Una serie de Russell T. Davies: compromiso LGTB, personajes perfectamente definidos, sarcasmo y un tono tan perfecto que parece magia
"Una serie de..." significa algo. Una serie de David Simon, una serie de J.J. Abrams, una serie de Ryan Murphy. Incluso siendo estos dos últimos autores solo a medias (algunos proyectos que producen y firman no han salido de su cabeza), cuando uno ve sus nombres en los títulos de crédito sabe lo que le espera. David Simon: conciencia social, nostalgia de la Estados Unidos que nunca fue. Abrams: premisas interesantísimas que podrían llevar a algún sitio o no. Murphy: pretensiones nada disimuladas de escandalizar. Una serie de Russell T. Davies: compromiso LGTB, personajes perfectamente definidos, sarcasmo y un tono tan perfecto que parece magia.
¿Cómo consigue este guionista mezclar drama y comedia de una manera tan aparentemente natural? El tono de De puntillas, su última serie, de HBO Max, es prodigioso. La serie comienza con un flash-forward impactante: un hombre ahorcado en una farola de una calle de Manchester. Inmediatamente después, comedia: el aún no ahorcado Leo (Alan Cumming), sale de su casa corriendo, en calzoncillos. En un descuido tonto, el tipo al que se llevó a casa anoche ha cogido su portátil y ha huido a la carrera, llevándoselo. Así que Leo, casi desnudo y sin llaves, tiene que recurrir a su vecino Clive (David Morrissey), que no puede evitar bromear.

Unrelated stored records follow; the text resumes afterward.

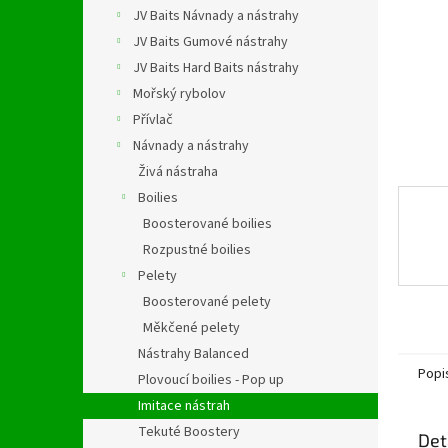
n
JV Baits Návnady a nástrahy
e
JV Baits Gumové nástrahy
l
JV Baits Hard Baits nástrahy
Mořský rybolov
Přívlač
Návnady a nástrahy
Živá nástraha
Boilies
Boosterované boilies
Rozpustné boilies
Pelety
Boosterované pelety
Měkčené pelety
Nástrahy Balanced
Popi
Plovoucí boilies - Pop up
Imitace nástrah
Tekuté Boostery
Det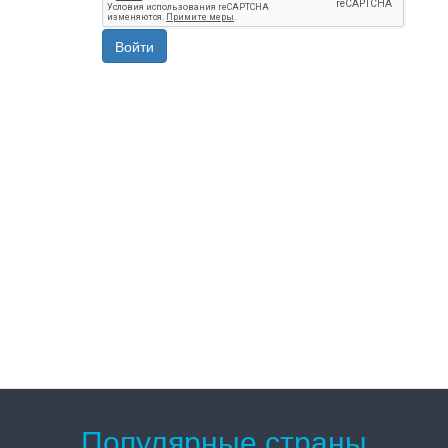
Войти
Популярные страны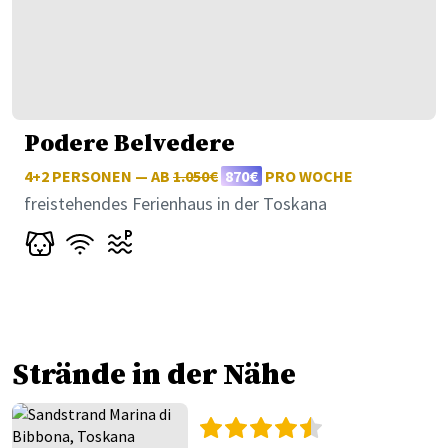
Podere Belvedere
4+2 PERSONEN — AB
1.050€
870€
PRO WOCHE
freistehendes Ferienhaus in der Toskana
Strände in der Nähe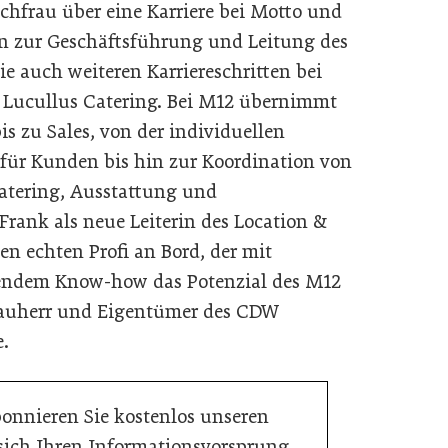
hfrau über eine Karriere bei Motto und
hin zur Geschäftsführung und Leitung des
e auch weiteren Karriereschritten bei
m Lucullus Catering. Bei M12 übernimmt
s zu Sales, von der individuellen
für Kunden bis hin zur Koordination von
Catering, Ausstattung und
Frank als neue Leiterin des Location &
n echten Profi an Bord, der mit
sendem Know-how das Potenzial des M12
 Bauherr und Eigentümer des CDW
.
bonnieren Sie kostenlos unseren
 sich Ihren Informationsvorsprung.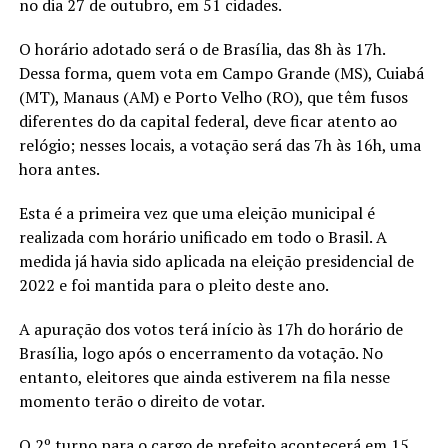
no dia 27 de outubro, em 51 cidades.
O horário adotado será o de Brasília, das 8h às 17h.
Dessa forma, quem vota em Campo Grande (MS), Cuiabá
(MT), Manaus (AM) e Porto Velho (RO), que têm fusos
diferentes do da capital federal, deve ficar atento ao
relógio; nesses locais, a votação será das 7h às 16h, uma
hora antes.
Esta é a primeira vez que uma eleição municipal é
realizada com horário unificado em todo o Brasil. A
medida já havia sido aplicada na eleição presidencial de
2022 e foi mantida para o pleito deste ano.
A apuração dos votos terá início às 17h do horário de
Brasília, logo após o encerramento da votação. No
entanto, eleitores que ainda estiverem na fila nesse
momento terão o direito de votar.
O 2º turno para o cargo de prefeito acontecerá em 15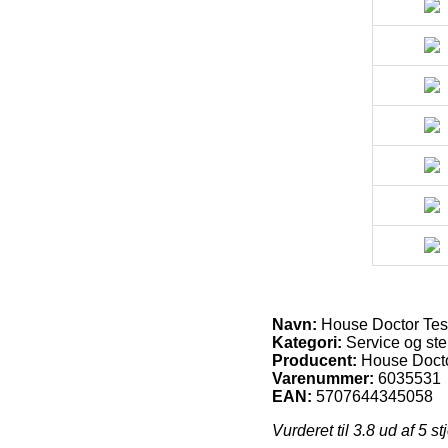
Navn:
House Doctor Tes
Kategori:
Service og ste
Producent:
House Doct
Varenummer:
6035531
EAN:
5707644345058
Vurderet til
3.8
ud af 5 st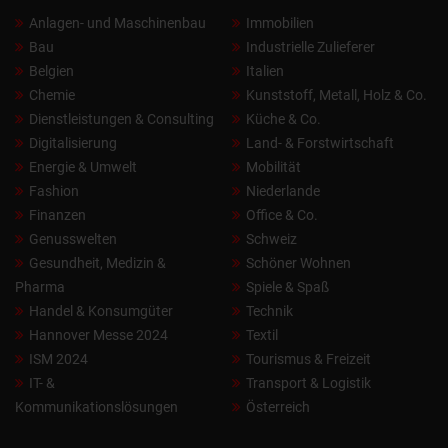
Anlagen- und Maschinenbau
Immobilien
Bau
Industrielle Zulieferer
Belgien
Italien
Chemie
Kunststoff, Metall, Holz & Co.
Dienstleistungen & Consulting
Küche & Co.
Digitalisierung
Land- & Forstwirtschaft
Energie & Umwelt
Mobilität
Fashion
Niederlande
Finanzen
Office & Co.
Genusswelten
Schweiz
Gesundheit, Medizin &
Schöner Wohnen
Pharma
Spiele & Spaß
Handel & Konsumgüter
Technik
Hannover Messe 2024
Textil
ISM 2024
Tourismus & Freizeit
IT- &
Transport & Logistik
Kommunikationslösungen
Österreich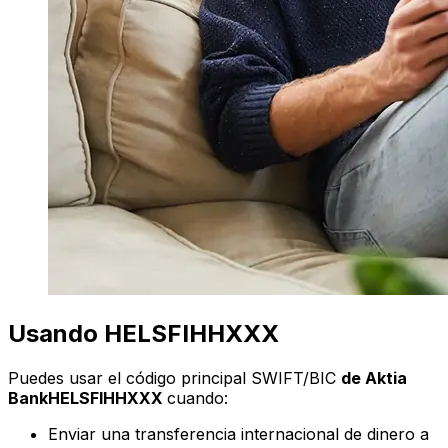
Usando HELSFIHHXXX
Puedes usar el código principal SWIFT/BIC
de Aktia
BankHELSFIHHXXX
cuando:
Enviar una transferencia internacional de dinero a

Leo y Clive no son amigos, pero viven puerta con puerta y, por pura conveniencia, no se llevan mal. Sin embargo, son diametralmente opuestos: uno es soltero y dueño de un bar gay; el otro está casado, tiene dos hijos y es electricista. Viven en el mismo barrio, con lo que económicamente no están en estratos muy distintos, pero... ¿pertenecen realmente a la misma clase? ¿Están condenados a entenderse o en riesgo permanente de enfrentarse? ¿Somos solo individuos en una convención que llamamos «sociedad» o nos debemos a los colectivos a los que, nos guste o no, pertenecemos? ¿Cómo ha terminado Leo colgado de una farola? ¿Tiene Clive algo que ver? En la primera escena de De puntillas lo vemos en shock, mientras su mujer le dedica una bonita palabra: monstruo. El resto de la calle, desde detrás de sus ventanas, mira.
Como It's a Sin, Un escándalo muy británico o la magistral trilogía gay Cucumber-Banana-Tofu, anteriores trabajos de Russell T. Davies, De puntillas se las arregla para ser discursiva sin dar la turra. Sus personajes y su trama son pura narración audiovisual, pero Davies, uno de los grandes autores televisivos contemporáneos, sabe cómo hacer que su creación les hable directamente a sus espectadores. En De puntillas, la magnética Melba (un Paul Rhys que debería estar muy presente en esta temporada de premios) funciona como corifeo moral de un Leo que se niega a reconocer que su vida podría empeorar simplemente porque eso que llamamos sociedad está involucionando. No es que la guerra terminase, es que la estamos perdiendo.
Pocas ficciones explican la crisis del sida mejor que It's a Sin. De puntillas, que se ambienta 40 años después (esto es: hoy), cree firmemente que aquello no está superado. Y no es un discurso victimista. Pocos creadores gais son tan autocríticos como Russell T. Davies. Sus personajes homosexuales son de todo menos santos. Leo es, de hecho, bastante insoportable. Y Clive mucho más comprensible de lo que podría parecer en principio. ¿Cómo llegamos a la muerte del primero? ¿Era inevitable? ¿Lo son también otras cosas monstruosas que están pasándonos? ¿Por qué me río tanto con De puntillas? ¿Cómo demonios lo haces, Russell?